▶ _Directions for this task_
Turn the entries below into one numbered list with a line on each number, skipping blank lines and leaving out the pictures.

-------

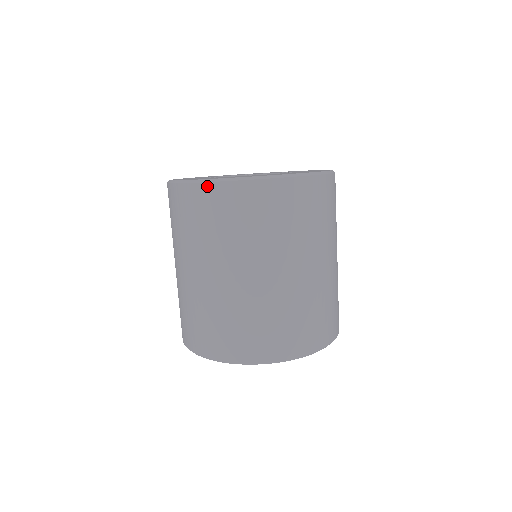
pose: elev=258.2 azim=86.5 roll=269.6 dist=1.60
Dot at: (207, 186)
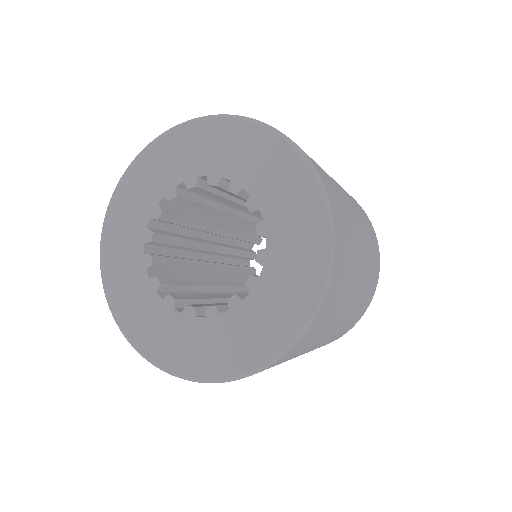
Dot at: (175, 375)
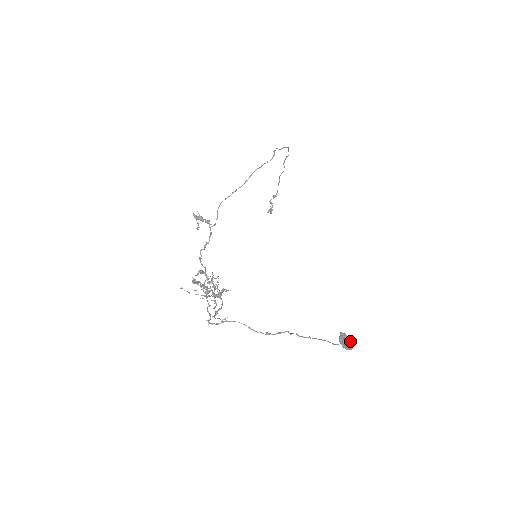
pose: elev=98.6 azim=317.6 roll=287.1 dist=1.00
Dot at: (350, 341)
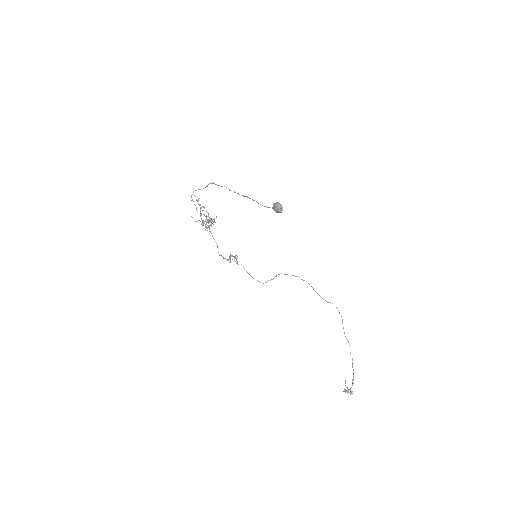
Dot at: (278, 203)
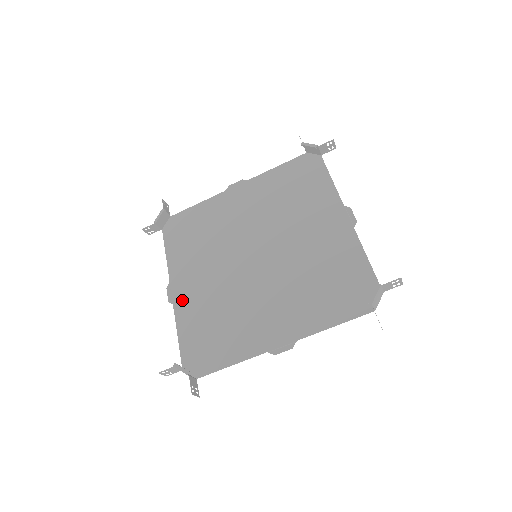
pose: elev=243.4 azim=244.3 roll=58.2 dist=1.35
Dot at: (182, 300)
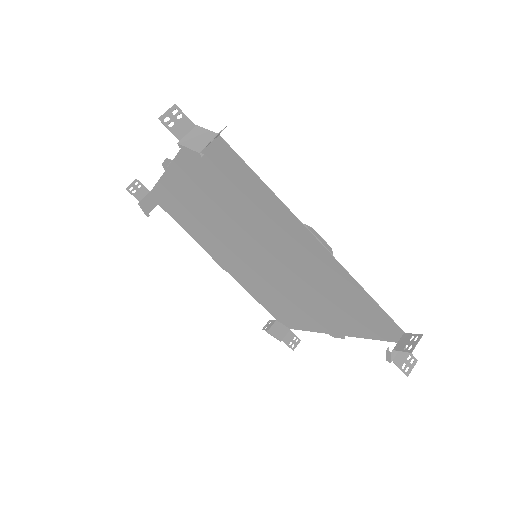
Dot at: (232, 273)
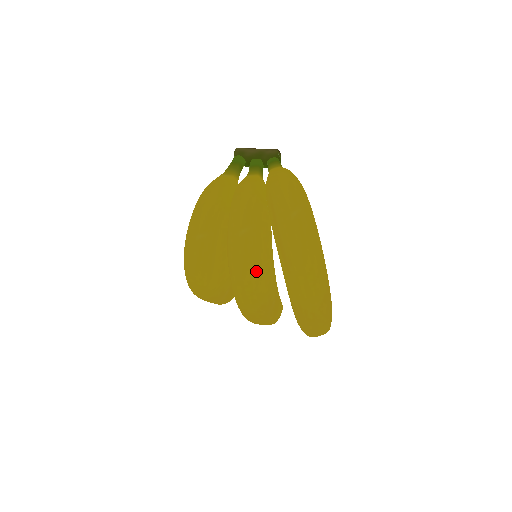
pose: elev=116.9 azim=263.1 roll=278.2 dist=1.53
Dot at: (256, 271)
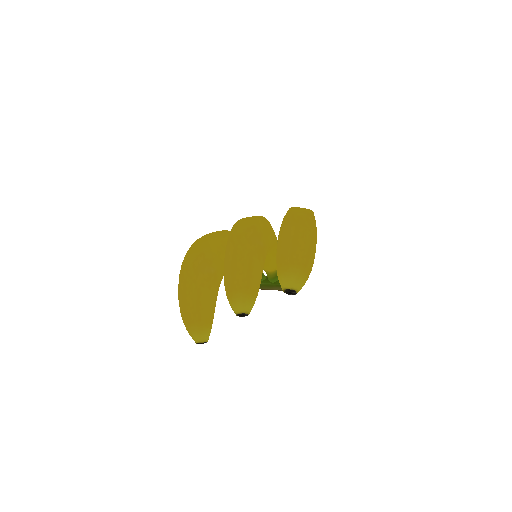
Dot at: occluded
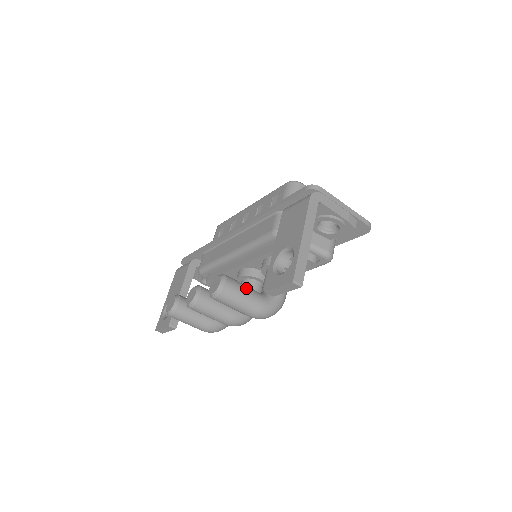
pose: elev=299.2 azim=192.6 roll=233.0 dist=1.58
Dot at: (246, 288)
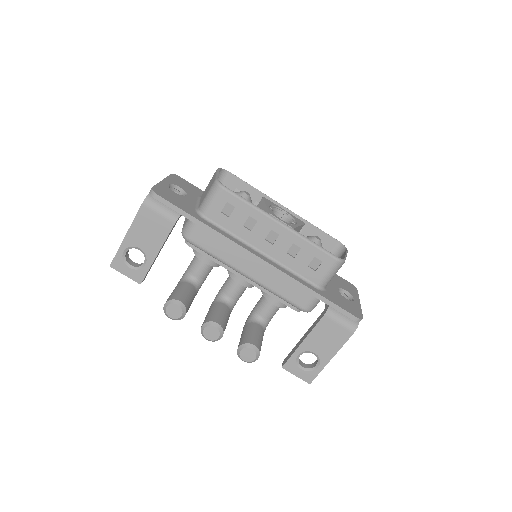
Dot at: occluded
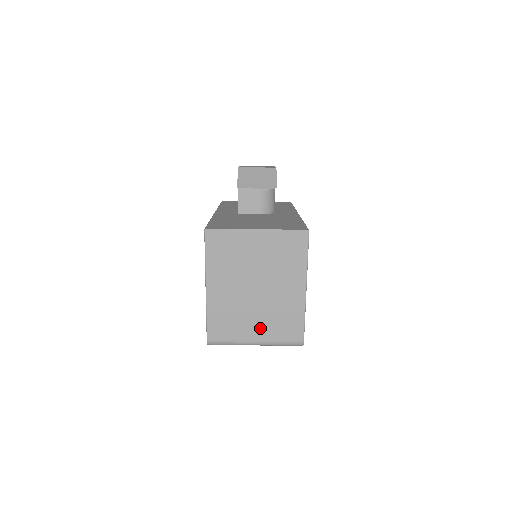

-------

▶ _Finished task_
1. pose: elev=258.2 azim=86.5 roll=269.6 dist=1.60
2. Dot at: (207, 186)
3. Dot at: (175, 375)
4. pose: elev=98.6 azim=317.6 roll=287.1 dist=1.00
5. Dot at: (350, 341)
6. Dot at: (278, 203)
7. pose: elev=243.4 azim=244.3 roll=58.2 dist=1.35
8. Dot at: (182, 300)
9. Dot at: (232, 273)
10. pose: elev=116.9 azim=263.1 roll=278.2 dist=1.53
11. Dot at: (256, 271)
12. Dot at: occluded
13. pose: elev=299.2 azim=192.6 roll=233.0 dist=1.58
14. Dot at: (246, 288)
15. Dot at: occluded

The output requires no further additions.